Multi-Region Infrastructure
The most significant infrastructure work this month was adding support for geographically distributed database read replicas.1
For regional redundancy and lower latency, we deployed Postgres replicas across regions.
The application now routes read queries to the local replica while writes go to the primary, all transparent to the rest of the codebase.
We also added a new libcluster strategy using Postgres LISTEN/NOTIFY as a message bus,2 enabling app servers across GCP and Azure to join the same Erlang cluster during our infrastructure migration.
This required careful handling of node disconnects—both from missed heartbeats and graceful SIGTERM handling.
Portal Performance
The HTTP server was swapped from Cowboy to Bandit,3 Phoenix's new default since 1.8. Bandit offers 1.5–4x faster response times and reduced memory usage through fewer processes per connection—a meaningful improvement given our API nodes' memory profile.
To protect the cluster from reconnection storms, we added application-level rate limiting for WebSocket connections.4
The cloud load balancers only support 10-second windows minimum, which still allows bursts that could overwhelm the cluster.
The new rate limiter enforces one connection per second per IP-token pair, returning a 503 with proper Retry-After headers when exceeded.
We also upgraded to Elixir 1.19.4 on OTP 28,5 taking advantage of faster compile times and the improved type system. DoH support, which landed in November, was enabled for the control plane6 after being feature-flagged for testing.
Partition Tolerance
Gateways and relays now survive portal partitions for up to 24 hours.78 Previously, a 15-minute portal outage would cause relays to shut down, dropping allocations and bindings even though the data plane was still functional. Clients and gateways have their own unhealthy relay detection, so extending this timeout reduces customer impact during infrastructure outages.

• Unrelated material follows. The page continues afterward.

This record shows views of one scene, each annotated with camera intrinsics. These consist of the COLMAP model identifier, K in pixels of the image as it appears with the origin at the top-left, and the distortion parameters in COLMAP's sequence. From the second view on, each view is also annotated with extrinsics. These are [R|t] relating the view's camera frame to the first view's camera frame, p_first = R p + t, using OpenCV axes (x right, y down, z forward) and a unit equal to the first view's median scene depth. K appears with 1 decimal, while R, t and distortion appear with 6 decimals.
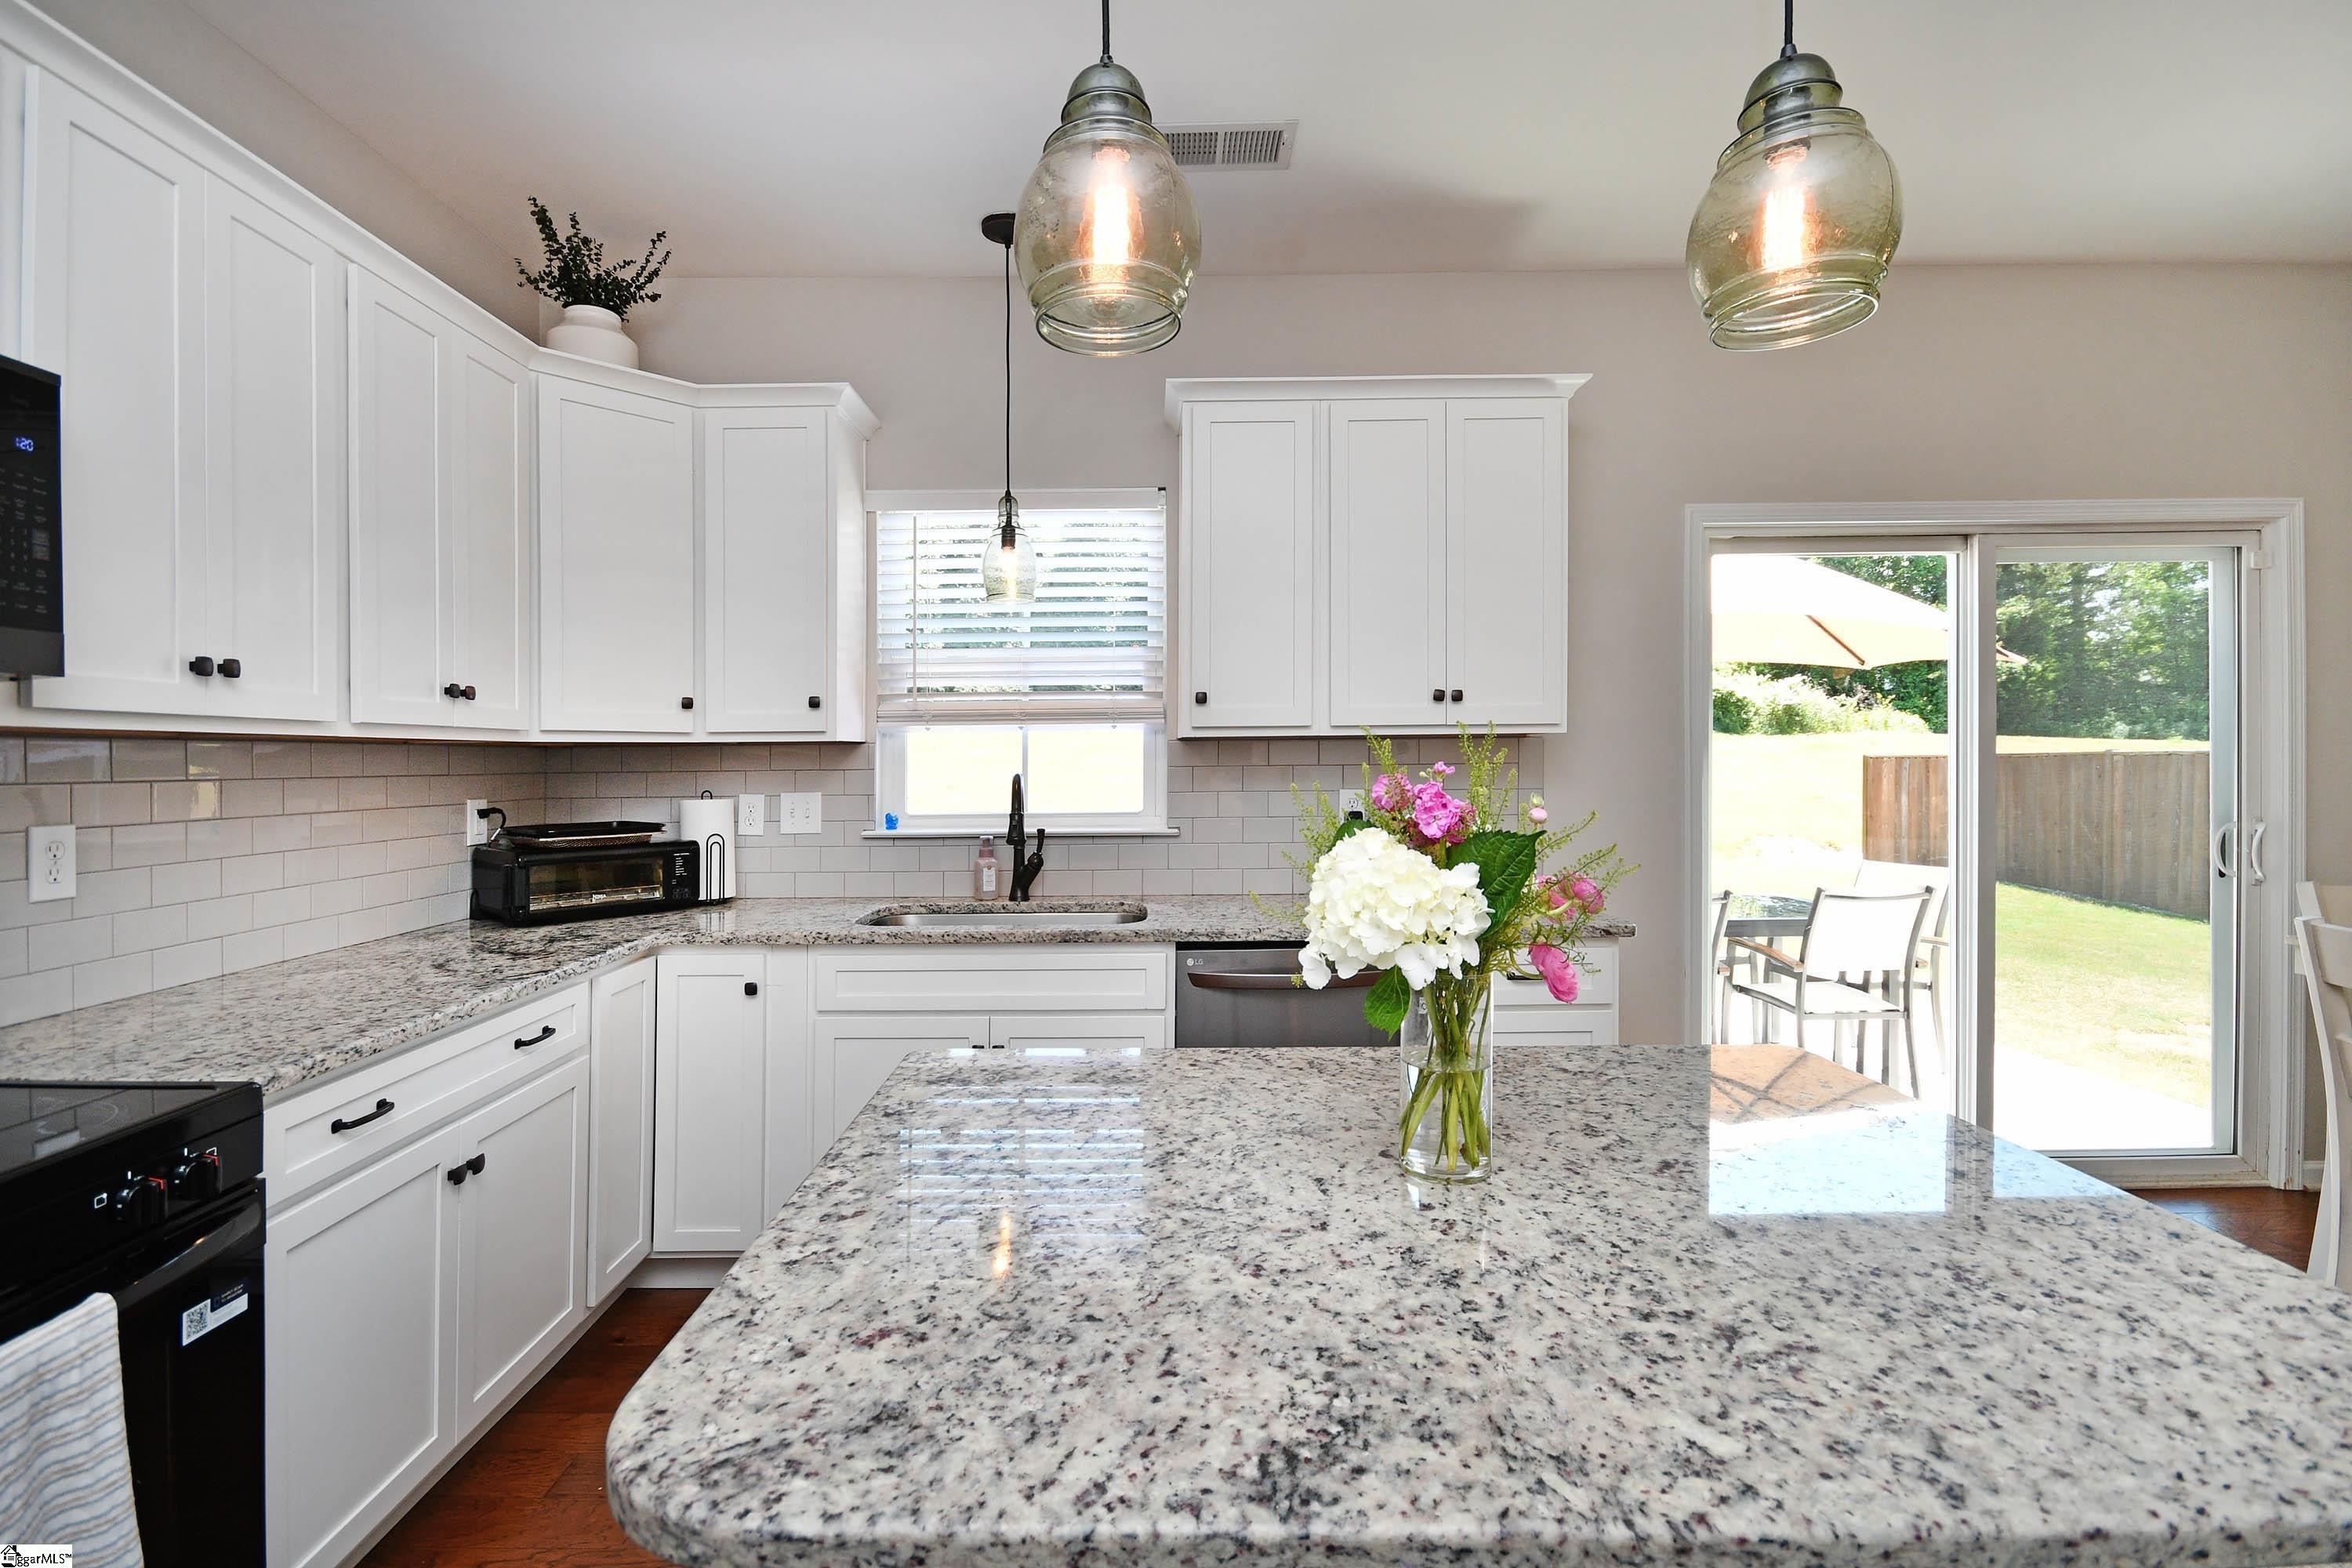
lens RADIAL K [[1096.2, 0, 1113.8], [0, 1096.2, 765.8], [0, 0, 1]] dist [0.001619, -0.013995]
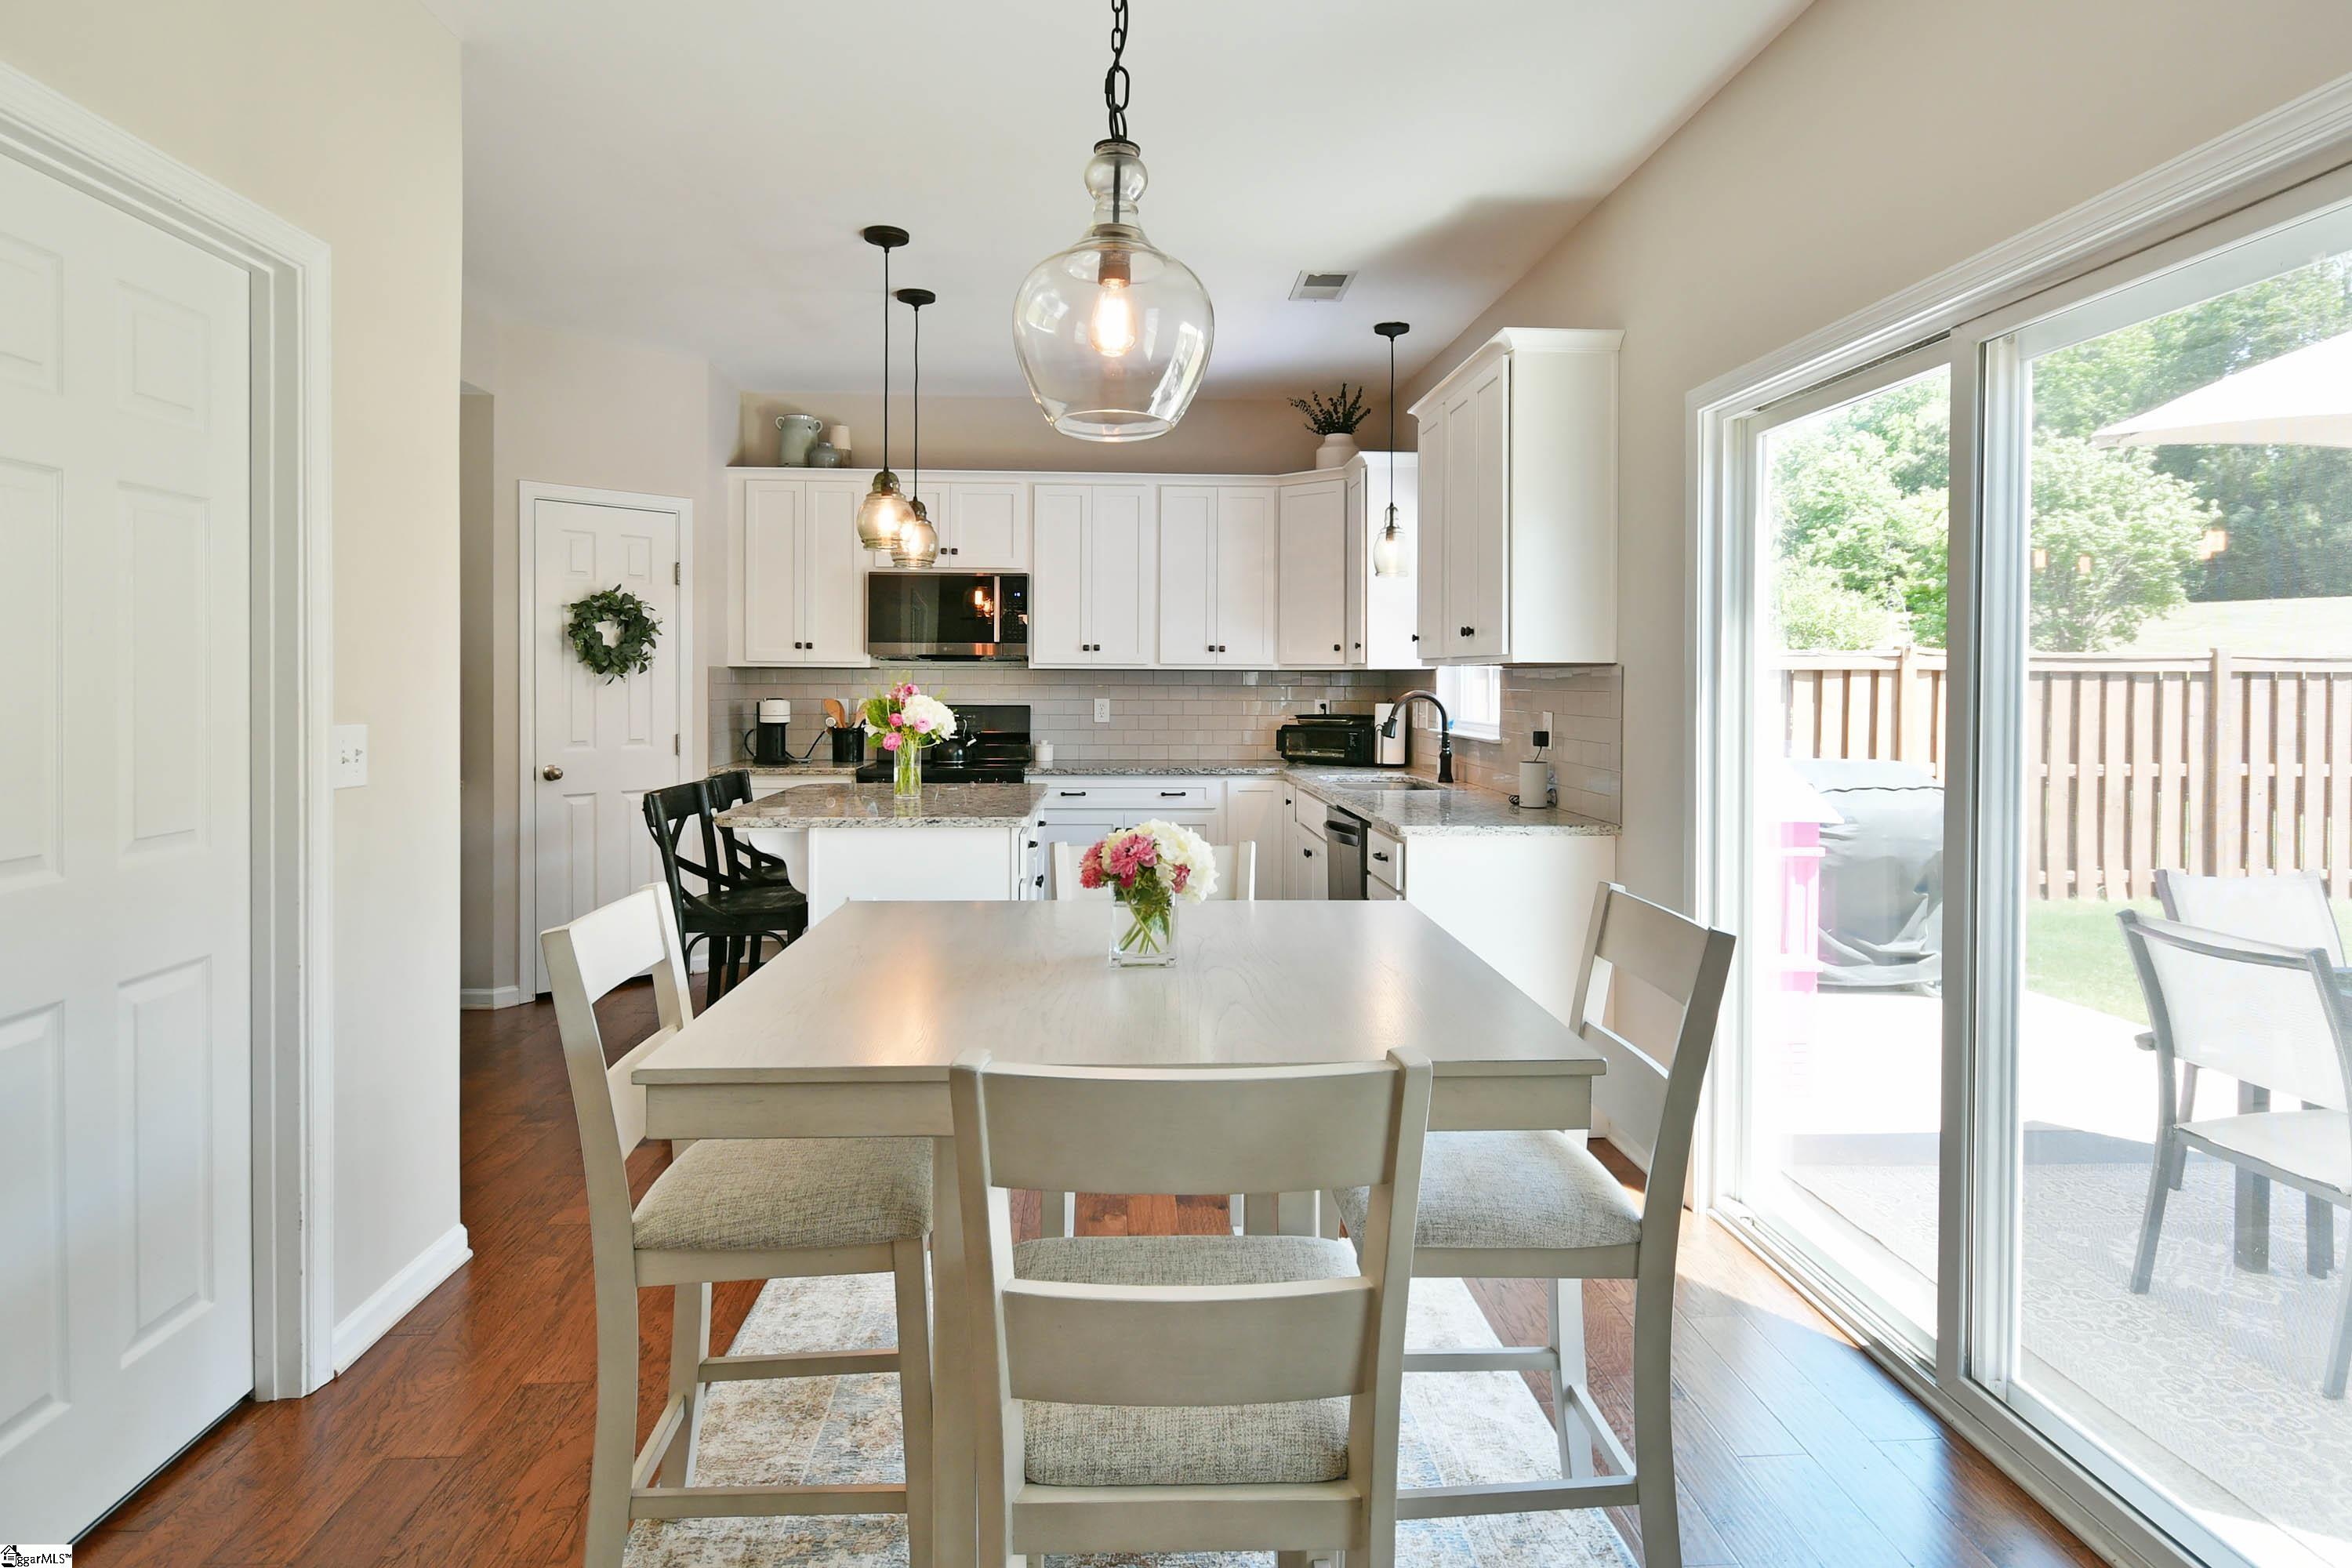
lens RADIAL K [[1322.9, 0, 1164.5], [0, 1322.9, 684.5], [0, 0, 1]] dist [0.003720, 0.000422]
pose [[0.052457, 0.015594, -0.998501, 1.939371], [-0.008657, 0.999848, 0.015161, -0.030815], [0.998586, 0.007849, 0.052584, 0.677786]]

The WebSocket client was also made more resilient: we now retry all errors except 401s,9 and properly handle 429 and 408 responses with exponential backoff using the Retry-After header when present.10
Headless Client Authentication
Headless clients gained browser-based authentication.11 Unlike GUI clients which receive tokens via deep links, headless clients need the token displayed in the browser for manual copy-paste. The new flow presents a token display page with copy-to-clipboard functionality after IdP sign-in completes.
Connection Reliability
A subtle ICE bug was fixed where server-reflexive candidates weren't being added to the local agent.12 This created a split-brain situation where peers had different views of available candidates, causing connection flapping between relayed and direct paths during repeated access authorizations. The fix ensures both peers maintain consistent candidate lists.
The IP stack setting is now honored even after initial DNS queries.13 Previously, changing the setting from "Dual" to "IPv4 only" wouldn't take effect because DNS resource IPs were cached at first query time. We now always assign both address types internally but filter based on the current setting when answering queries.
Client Improvements
Apple clients gained log size caps14—set a maximum log folder size of 100 MB with automatic cleanup of oldest files.
On macOS, alerts now use non-blocking presentation15 to avoid freezing the UI during sign-in flows.
Linux notifications were fixed by switching from the Tauri plugin to notify-rust directly,16 resolving flaky notification delivery.
Compatibility
The portal now returns explicit version_mismatch messages to outdated clients attempting to connect to newer sites,17 providing clearer feedback than generic connection failures.
We also removed support for the 1.3.x connection scheme,18 which had been deprecated for over a year.